As such, the proposed rule would allow long-term care facilities to be exempted from the requirements if they can demonstrate workforce unavailability in their area and good faith hiring and retention efforts.
Other items in the proposed rule include updates strengthening the requirements for annual facility assessments—for instance, by requiring that long-term care facilities include facility staff input during the assessments—and provisions that give more insight into how nursing facilities and intermediate care facilities for individuals with intellectual disabilities are spending Medicaid funds.
“CMS is proud to be leading the President’s initiative to improve the lives of over 1.2 million residents who reside in Medicare and Medicaid-certified long-term care facilities, and those who will need that care in the future,” CMS Administrator Chiquita Brooks-LaSure said in the announcement. “Today, we took an important first step to propose new staffing requirements that will hold nursing homes accountable and make sure that residents get the safe, high-quality care that they deserve.”
The administration paired the proposal with word that it would be increasing enforcement and oversight of existing staffing standards and use of taxpayer funds.
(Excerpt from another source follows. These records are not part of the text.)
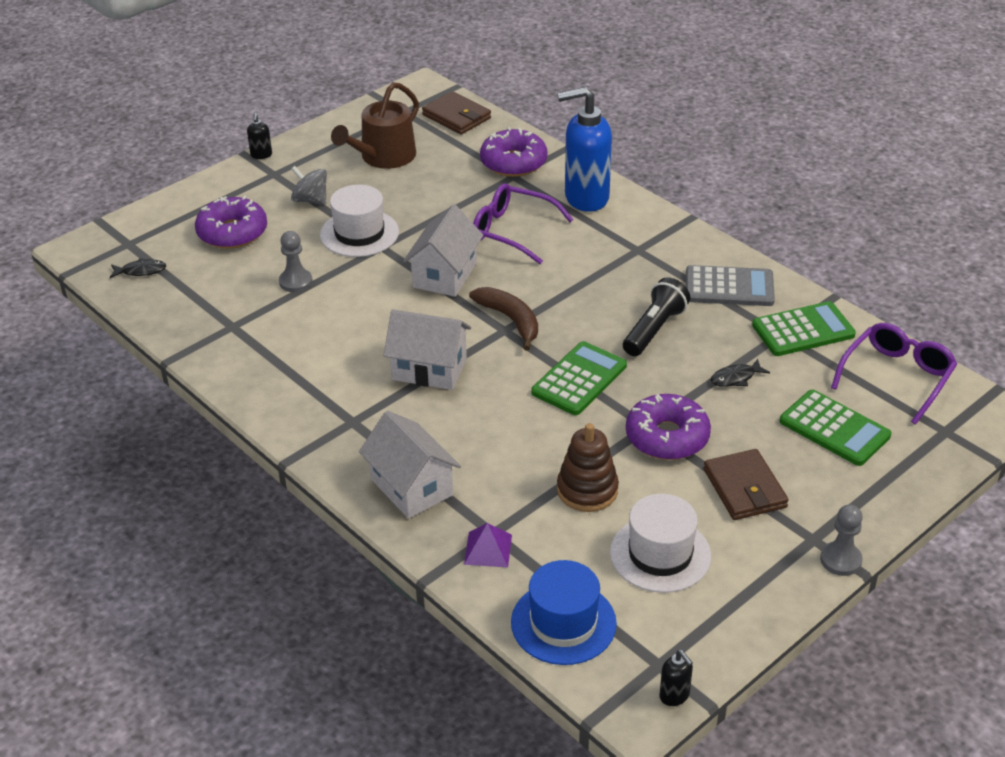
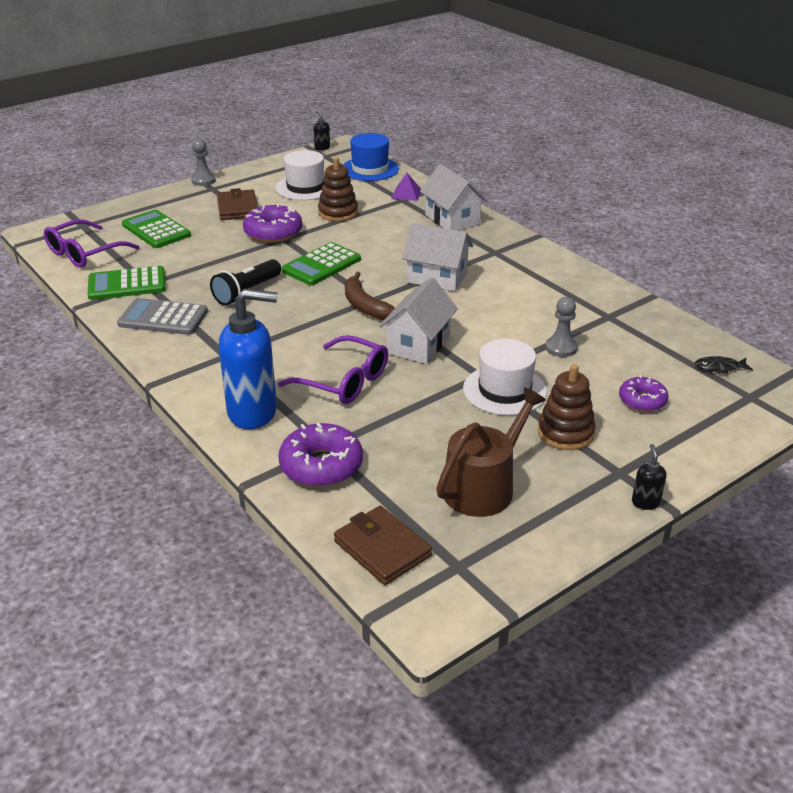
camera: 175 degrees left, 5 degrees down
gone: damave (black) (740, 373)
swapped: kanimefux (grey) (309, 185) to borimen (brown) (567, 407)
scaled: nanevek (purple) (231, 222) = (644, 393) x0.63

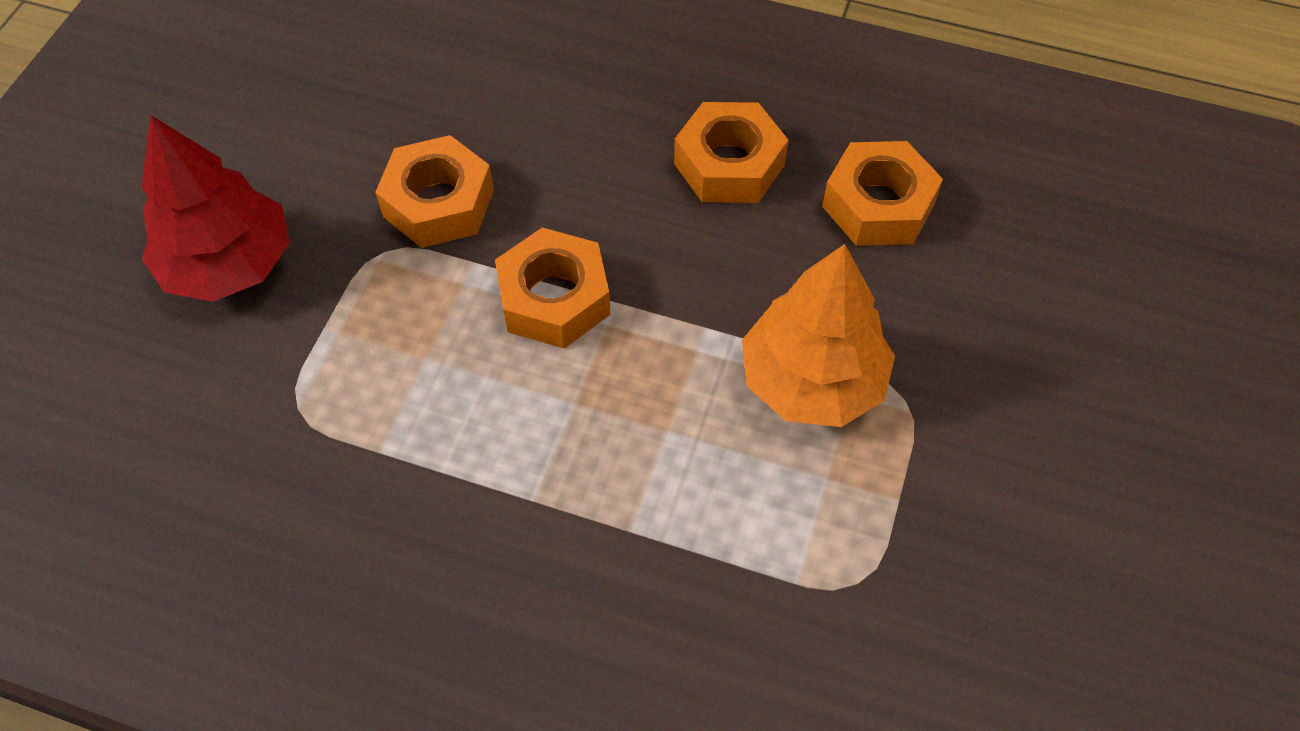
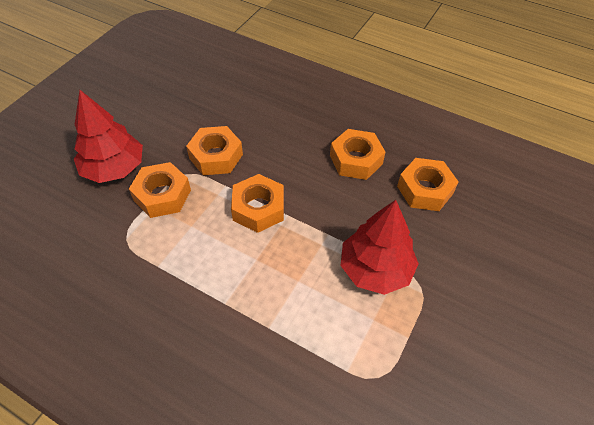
camera: 10 degrees right, 5 degrees down
new: famivosex (orange) (160, 190)
repainted: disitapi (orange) (818, 335) to disitapi (red) (380, 247)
To increase the supply of workers, the White House also outlined more than $75 million HHS and the Health Resources and Services Administration will be investing toward scholarships and tuition reimbursement for those training to work in nursing homes.
The long-term care industry has long railed against staffing requirements they say are financially unreasonable and not guaranteed to increase quality.
Shortly after the Biden administration outlined its nursing home playbook in early 2022, for instance, the AHCA penned a letter to the federal government highlighting the hundreds of thousands of workers lost during the pandemic and warning that staffing requirements would force facilities to limit care “or close altogether.”
In Friday morning’s statement, LeadingAge’s Sloan said that the $75 million toward workforce training “while a huge need, to be sure … is simply not enough at this point.”
Sloan and Parkinson both pointed to a leaked, government-funded study from earlier this week that critics and advocates alike said makes a weak case for the staffing requirements.
“One-size-fits-all staffing ratios don’t guarantee quality, as the Administration’s own … research findings made clear,” she said. “…The Biden White House in 2022 set out to create policy based on research. If neither study nor practice nor reason guide our federal regulations, how can CMS justify them?”
CMS’ official announcement leaned on a different study published by the Office of the Assistant Secretary for Planning and Evaluation, which highlighted lower median wages for nursing assistants than other entry-level jobs across dozens of states. The agency said that the provisions included in its proposed rule, including the staffing minimums, can help drive better pay and conditions for these workers.
Liz Shuler, president of labor organization AFL-CIO, applauded the proposal as a boon for residents and workers alike.
"Corporations long have prioritized cutting costs rather than shoring up safety for health care workers and the people who rely on these life-sustaining services," she said in a statement. "Workers continue to bear the brunt of the care economy crisis and are stretched thin by a severe lack of resources. Care workers are egregiously underpaid and deeply undervalued, and it’s past time they receive good pay and dignity on the job."